Os cardeais não são superiores aos bispos , eles são bispos que auxiliam mais de perto o papa ocupando cargos na cúria romana e possuem a prerrogativa até os 75 anos, de eleger o sucessor do Pontífice.

Somente o papa tem o poder de erigir, modificar ou suprimir uma diocese.

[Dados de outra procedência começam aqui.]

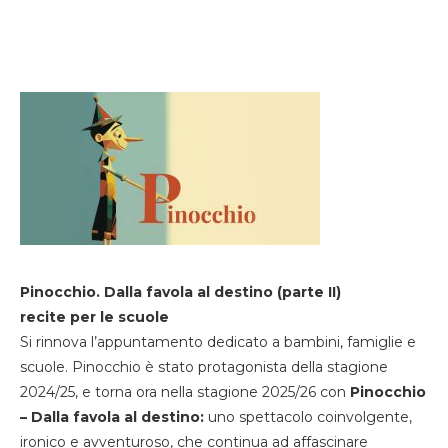
Pinocchio. Dalla favola al destino (parte II)
recite per le scuole
Si rinnova l’appuntamento dedicato a bambini, famiglie e
scuole. Pinocchio è stato protagonista della stagione
2024/25, e torna ora nella stagione 2025/26 con
Pinocchio
– Dalla favola al destino:
uno spettacolo coinvolgente,
ironico e avventuroso, che continua ad affascinare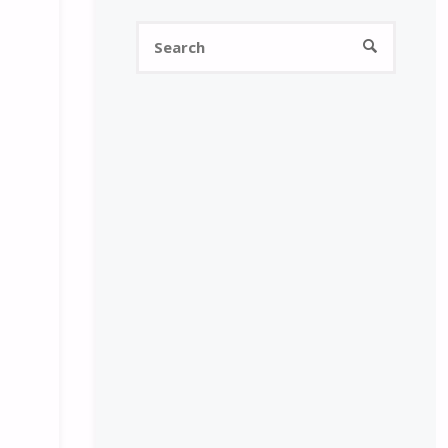
Search
SEARCH
for: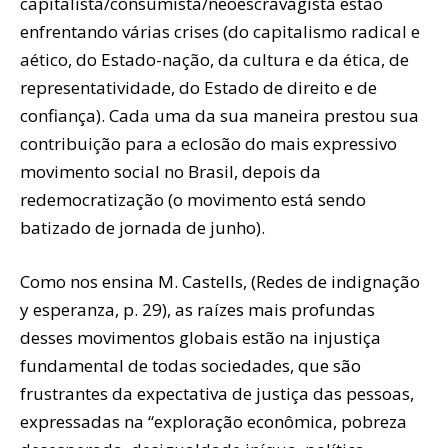
capitalista/consumista/neoescravagista estão
enfrentando várias crises (do capitalismo radical e
aético, do Estado-nação, da cultura e da ética, de
representatividade, do Estado de direito e de
confiança). Cada uma da sua maneira prestou sua
contribuição para a eclosão do mais expressivo
movimento social no Brasil, depois da
redemocratização (o movimento está sendo
batizado de jornada de junho).
Como nos ensina M. Castells, (Redes de indignação
y esperanza, p. 29), as raízes mais profundas
desses movimentos globais estão na injustiça
fundamental de todas sociedades, que são
frustrantes da expectativa de justiça das pessoas,
expressadas na “exploração econômica, pobreza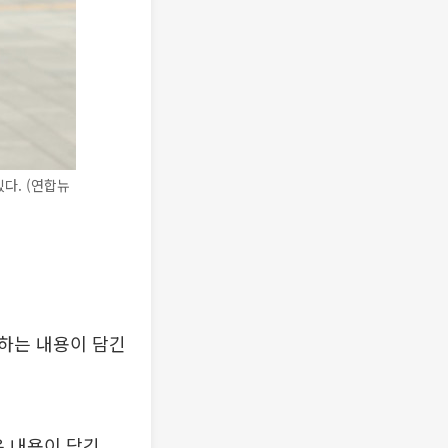
다. (연합뉴
하는 내용이 담긴
은 내용이 담긴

Atualmente, estão em vigor três modos de nomear os bispos: - eleição, nomeação, ou designação da autoridade civil; - legítima eleição, segundo o direito universal, confirmada pelo romano pontífice, que confere a missão canônica; - livre nomeação por parte do romano pontífice; é o modo principal em uso na Igreja latina.

O bispo deve ter pelo menos 35 anos de idade e 5 de sacerdócio ativo.

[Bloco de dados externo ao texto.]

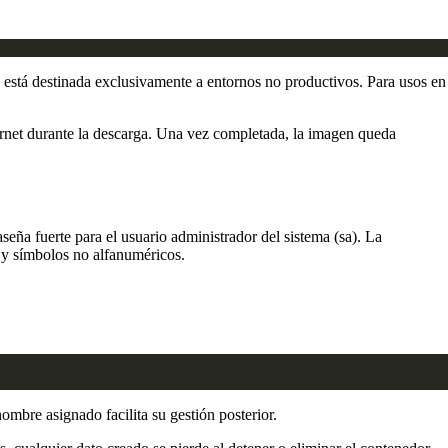
ro está destinada exclusivamente a entornos no productivos. Para usos en
ernet durante la descarga. Una vez completada, la imagen queda
eña fuerte para el usuario administrador del sistema (sa). La
 y símbolos no alfanuméricos.
mbre asignado facilita su gestión posterior.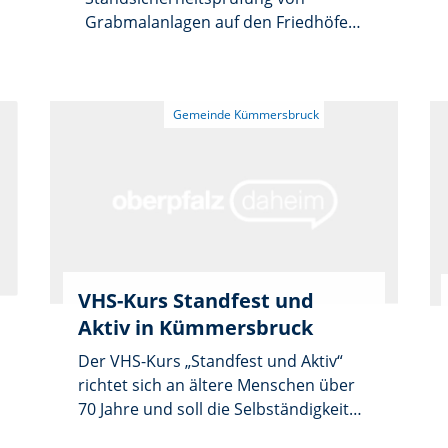
Grabmalanlagen auf den Friedhöfen
in Kümmersbruck und Theuern
findet am Dienstag, 30. Juni, statt. Ab
etwa 10.30 Uhr werden sowohl der
gemeindliche als auch der kirchliche
Teil in Kümmersbruck sowie der
Friedhof in Theuern kontrolliert.
VHS-Kurs Standfest und
Aktiv in Kümmersbruck
Der VHS-Kurs „Standfest und Aktiv“
richtet sich an ältere Menschen über
70 Jahre und soll die Selbständigkeit
im Alter erhalten. In dem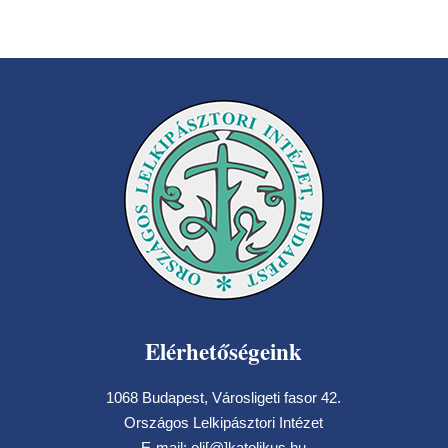
Elérhetőségeink
1068 Budapest, Városligeti fasor 42.
Országos Lelkipásztori Intézet
E-mail: oli[@]katolikus.hu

Os bispos distinguem-se em: - diocesanos sufragâneos, quando dependem de um metropolita e fazem parte de uma província eclesiástica; - diocesanos isentos, quando dependem diretamente da Santa Sé; - titulares coadjutores, quando servem de ajuda ao bispo diocesano, com direito de sucessão; - titulares auxiliares, de ajuda ao bispo diocesano, com ou sem faculdades especiais; - eméritos, se perderam o ofício por limite de idade ou por renúncia aceita.

Faltas passíveis de excomunhão para leigos e clérigos: agredir física ou moralmente os bispos da Igreja , desrespeitar os sacramentos, consagrar bispo sem autorização, defender heresias, apoiar ou realizar aborto, etc.

Excomungado o leigo ou clérigo perde todos os direitos e deveres de um católico não pode participar na missa , receber sacramentos, ser padrinho, receber indulgências ou um funeral cristão .

Padres casados ficam impedidos de exercer suas funções eclesiásticas, só podem ministar os sacramentos em caso extremo onde haja risco de vida.

Padres com pecados graves e com pecado mortal não deve ministrar os sacramentos , mas se ministrá-los , eles são válidos , se obedecidas às regras e às fórmulas exigidas , até vir uma punição de foro externo da autoridade eclesiástica .

Documentos da Sé Apostólica dando novas instruções e regulamentações ao sacramento da ordem e seu ritual , sob o pontificado de Paulo VI

Carta Apostólica " Ministeria Quaedam" 15 de Agosto de 1972 , traça as normas sobre as ordens menores , o subdiaconato e o diaconato;

Motu Proprio "Ad Pascendum " de 15 Agosto de 1972, versa sobre o ritual do sacramento da ordem de modo geral , extinguindo a tonsura, substituída pelo juramento público à Igreja , exigindo , outrossim , o celibato ao diácono.

Carta Apostólica "Sacrum diaconatus ordinem" de 18 de Junho de 1967, apresenta norma canônica sobre o diaconato permanente,

Costituição Apostólica "Pontificalis romani recognitio" de 18 de junho de 1968, estabelece o novo rito para o conferimento da ordem do diaconato, do presbiterato e do episcopado.

Paulo VI também criou a figura do ministro extraordinário da eucaristia que pode ser exercido por um leigo e tem por objetivo auxiliar o sacerdote na ministração dos sacramentos na missa ou nos lares das pessoas impossibilitadas de ir à missa, havendo um acólito deve ser dada preferência a esse ministro ordinário para exercer funções de um ministro extraordinário.

O objetivo principal é falicitar o acesso ao santíssimo sacramento a todos os fiéis.